Robert-Louis Stevenson, né à Edimbourg (Ecosse) en 1850, mort aux Iles Samoa en 1894, est un des écrivains anglais les plus originaux de la seconde moitié du XIXe siècle. Poète, humoriste, romancier et voyageur doué d’un talent d’observation peu commun, il a écrit un nombre considérable d’ouvrages devenus populaires. L’île au trésor et plusieurs autres de ses livres traduits dans notre langue l’ont fait apprécier comme il le mérite par les lecteurs français.

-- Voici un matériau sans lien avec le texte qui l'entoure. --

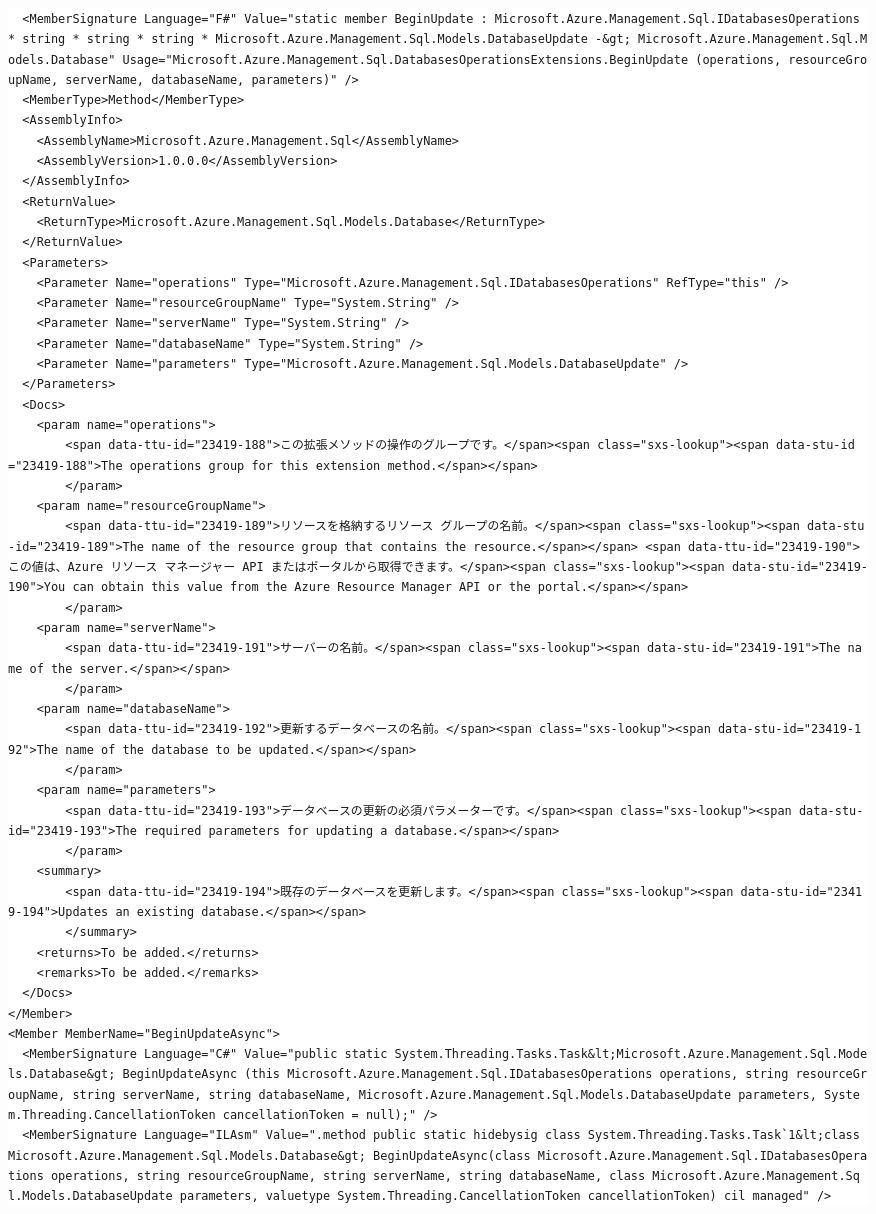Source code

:       <MemberSignature Language="F#" Value="static member BeginUpdate : Microsoft.Azure.Management.Sql.IDatabasesOperations * string * string * string * Microsoft.Azure.Management.Sql.Models.DatabaseUpdate -&gt; Microsoft.Azure.Management.Sql.Models.Database" Usage="Microsoft.Azure.Management.Sql.DatabasesOperationsExtensions.BeginUpdate (operations, resourceGroupName, serverName, databaseName, parameters)" />
      <MemberType>Method</MemberType>
      <AssemblyInfo>
        <AssemblyName>Microsoft.Azure.Management.Sql</AssemblyName>
        <AssemblyVersion>1.0.0.0</AssemblyVersion>
      </AssemblyInfo>
      <ReturnValue>
        <ReturnType>Microsoft.Azure.Management.Sql.Models.Database</ReturnType>
      </ReturnValue>
      <Parameters>
        <Parameter Name="operations" Type="Microsoft.Azure.Management.Sql.IDatabasesOperations" RefType="this" />
        <Parameter Name="resourceGroupName" Type="System.String" />
        <Parameter Name="serverName" Type="System.String" />
        <Parameter Name="databaseName" Type="System.String" />
        <Parameter Name="parameters" Type="Microsoft.Azure.Management.Sql.Models.DatabaseUpdate" />
      </Parameters>
      <Docs>
        <param name="operations">
            <span data-ttu-id="23419-188">この拡張メソッドの操作のグループです。</span><span class="sxs-lookup"><span data-stu-id="23419-188">The operations group for this extension method.</span></span>
            </param>
        <param name="resourceGroupName">
            <span data-ttu-id="23419-189">リソースを格納するリソース グループの名前。</span><span class="sxs-lookup"><span data-stu-id="23419-189">The name of the resource group that contains the resource.</span></span> <span data-ttu-id="23419-190">この値は、Azure リソース マネージャー API またはポータルから取得できます。</span><span class="sxs-lookup"><span data-stu-id="23419-190">You can obtain this value from the Azure Resource Manager API or the portal.</span></span>
            </param>
        <param name="serverName">
            <span data-ttu-id="23419-191">サーバーの名前。</span><span class="sxs-lookup"><span data-stu-id="23419-191">The name of the server.</span></span>
            </param>
        <param name="databaseName">
            <span data-ttu-id="23419-192">更新するデータベースの名前。</span><span class="sxs-lookup"><span data-stu-id="23419-192">The name of the database to be updated.</span></span>
            </param>
        <param name="parameters">
            <span data-ttu-id="23419-193">データベースの更新の必須パラメーターです。</span><span class="sxs-lookup"><span data-stu-id="23419-193">The required parameters for updating a database.</span></span>
            </param>
        <summary>
            <span data-ttu-id="23419-194">既存のデータベースを更新します。</span><span class="sxs-lookup"><span data-stu-id="23419-194">Updates an existing database.</span></span>
            </summary>
        <returns>To be added.</returns>
        <remarks>To be added.</remarks>
      </Docs>
    </Member>
    <Member MemberName="BeginUpdateAsync">
      <MemberSignature Language="C#" Value="public static System.Threading.Tasks.Task&lt;Microsoft.Azure.Management.Sql.Models.Database&gt; BeginUpdateAsync (this Microsoft.Azure.Management.Sql.IDatabasesOperations operations, string resourceGroupName, string serverName, string databaseName, Microsoft.Azure.Management.Sql.Models.DatabaseUpdate parameters, System.Threading.CancellationToken cancellationToken = null);" />
      <MemberSignature Language="ILAsm" Value=".method public static hidebysig class System.Threading.Tasks.Task`1&lt;class Microsoft.Azure.Management.Sql.Models.Database&gt; BeginUpdateAsync(class Microsoft.Azure.Management.Sql.IDatabasesOperations operations, string resourceGroupName, string serverName, string databaseName, class Microsoft.Azure.Management.Sql.Models.DatabaseUpdate parameters, valuetype System.Threading.CancellationToken cancellationToken) cil managed" />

Nous avons voulu par un résumé assez développé, où certaines parties sont traduites presque littéralement, faire connaître dans les Mémoires du Club Cévenol le très intéressant voyage de Stevenson dans les Cévennes avec un âne[1]. MM. Chatto et Windus, propriétaires-éditeurs des œuvres de cet écrivain, ont bien voulu nous autoriser à publier ce travail qui avait fait l’objet d’une conférence donnée au groupe de Paris le 10 mai 1899.

A. M.

VOYAGE
A TRAVERS LES CÉVENNES
AVEC UN ANE
Par R.-L. STEVENSON


Stevenson n’était pas un voyageur du genre de ceux que promène l’Agence Cook.

Portant toujours avec lui un album et un carnet pour prendre des croquis et consigner ses impressions de la journée, c’étaient les contrées les moins fréquentées qu’il prenait pour but de ses excursions.

Il était âgé de 28 ans en 1878 lorsque sa fantaisie le conduisit au Monastier, chef-lieu de canton de la Haute-Loire, à 20 kilomètres du Puy, au milieu des Montagnes du Velay. Voici sur cette petite ville de 2.000 habitants les remarques qu’on lit dans son «Voyage à travers les Cévennes avec un âne,» voyage fort original où nous le suivrons pas à pas.

Le Monastier, écrit-il, est remarquable par la fabrication des dentelles, par l’ivrognerie, la licence de langage de ses habitants et l’acharnement de leurs discussions politiques. Tous les partis qui divisent la France y sont représentés. Pleins de haine et de mépris les uns pour les autres, ils se dénigrent, se calomnient et ne s’adressent la parole que pour s’injurier: c’est une vraie «Pologne de montagne.» L’appréciation est sévère; il serait à désirer qu’elle ne fût pas juste, tant pour ce canton que pour beaucoup d’autres.